_PROBLEM REQUIREMENTS_
Scan the entries for lines with the word "down" and copy those lines.

_ENTRIES SUPPLIED_
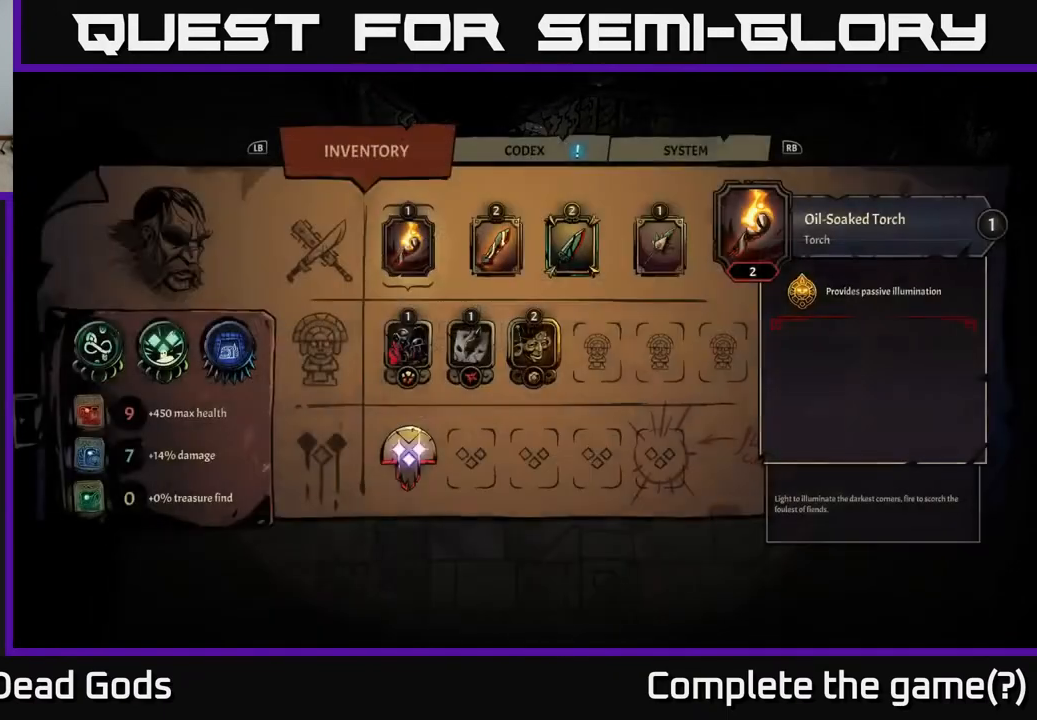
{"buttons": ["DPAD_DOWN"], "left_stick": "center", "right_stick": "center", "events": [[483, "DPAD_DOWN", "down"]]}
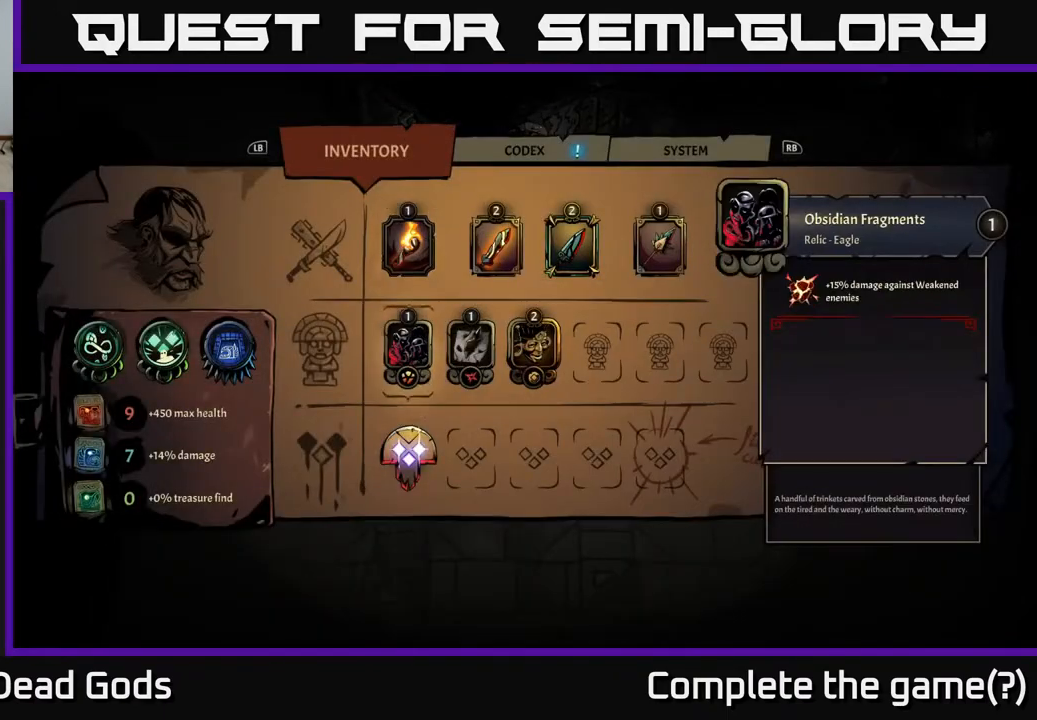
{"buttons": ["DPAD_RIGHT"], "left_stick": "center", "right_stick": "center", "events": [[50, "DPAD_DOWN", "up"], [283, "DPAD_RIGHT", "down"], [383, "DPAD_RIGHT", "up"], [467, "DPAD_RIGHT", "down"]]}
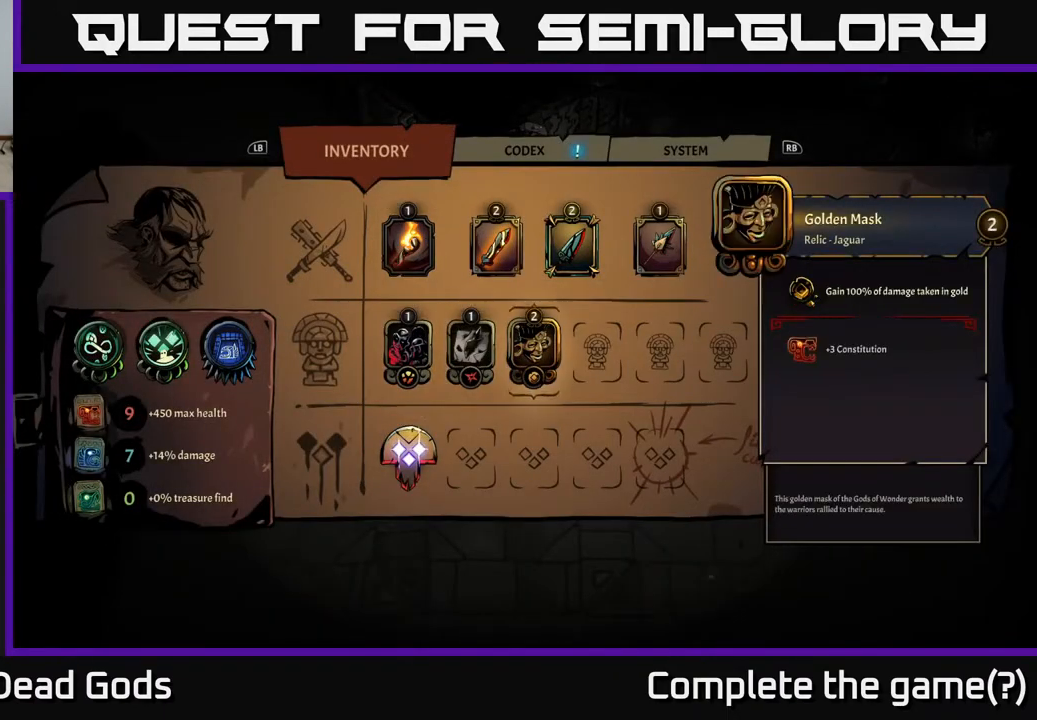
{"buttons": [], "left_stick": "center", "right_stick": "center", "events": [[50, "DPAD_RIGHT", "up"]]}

--

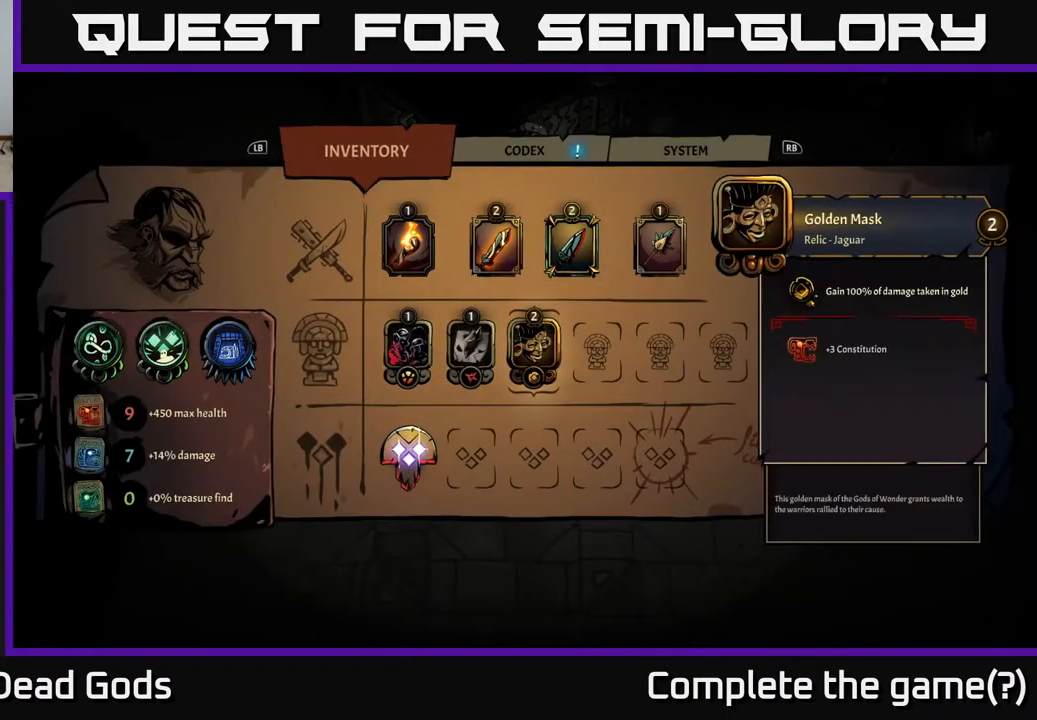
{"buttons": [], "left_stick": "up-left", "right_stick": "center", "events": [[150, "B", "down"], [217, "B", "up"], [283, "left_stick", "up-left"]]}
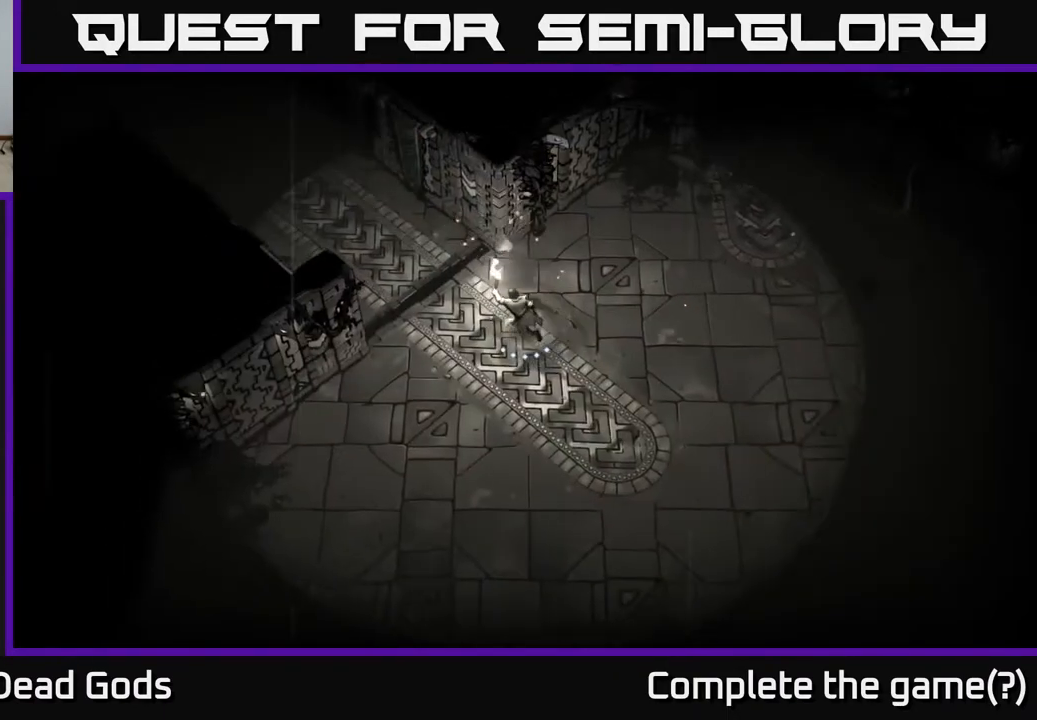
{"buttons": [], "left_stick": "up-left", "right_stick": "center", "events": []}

==

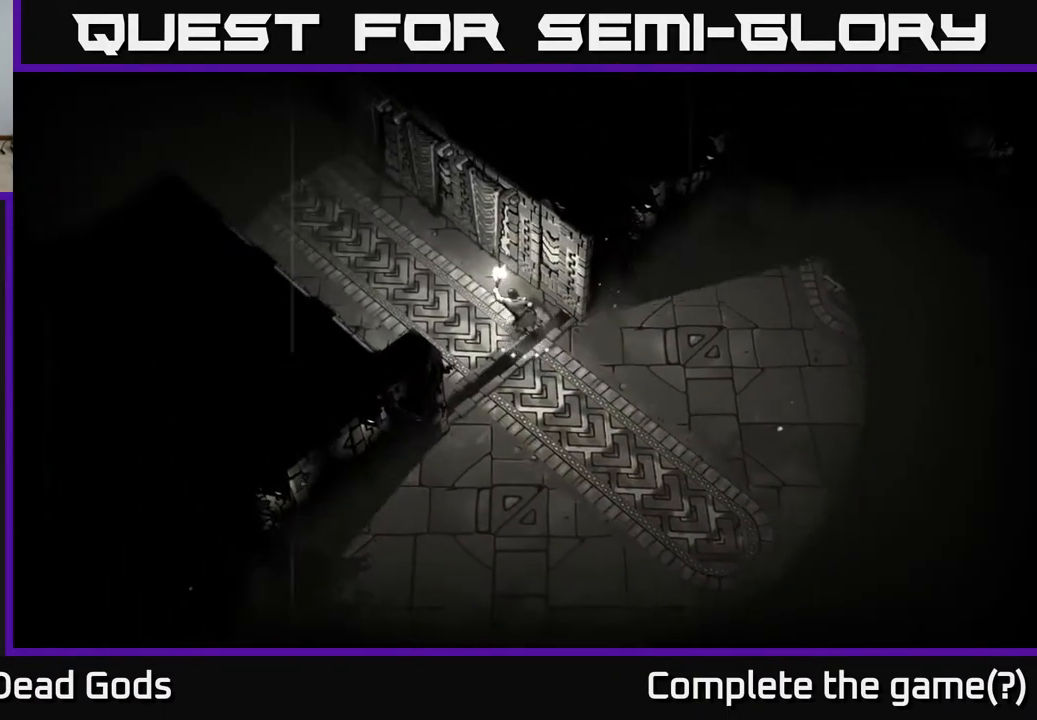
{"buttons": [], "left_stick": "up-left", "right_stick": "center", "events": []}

_REPLY_
{"buttons": ["DPAD_DOWN"], "left_stick": "center", "right_stick": "center", "events": [[483, "DPAD_DOWN", "down"]]}
{"buttons": ["DPAD_RIGHT"], "left_stick": "center", "right_stick": "center", "events": [[50, "DPAD_DOWN", "up"], [283, "DPAD_RIGHT", "down"], [383, "DPAD_RIGHT", "up"], [467, "DPAD_RIGHT", "down"]]}
{"buttons": [], "left_stick": "up-left", "right_stick": "center", "events": [[150, "B", "down"], [217, "B", "up"], [283, "left_stick", "up-left"]]}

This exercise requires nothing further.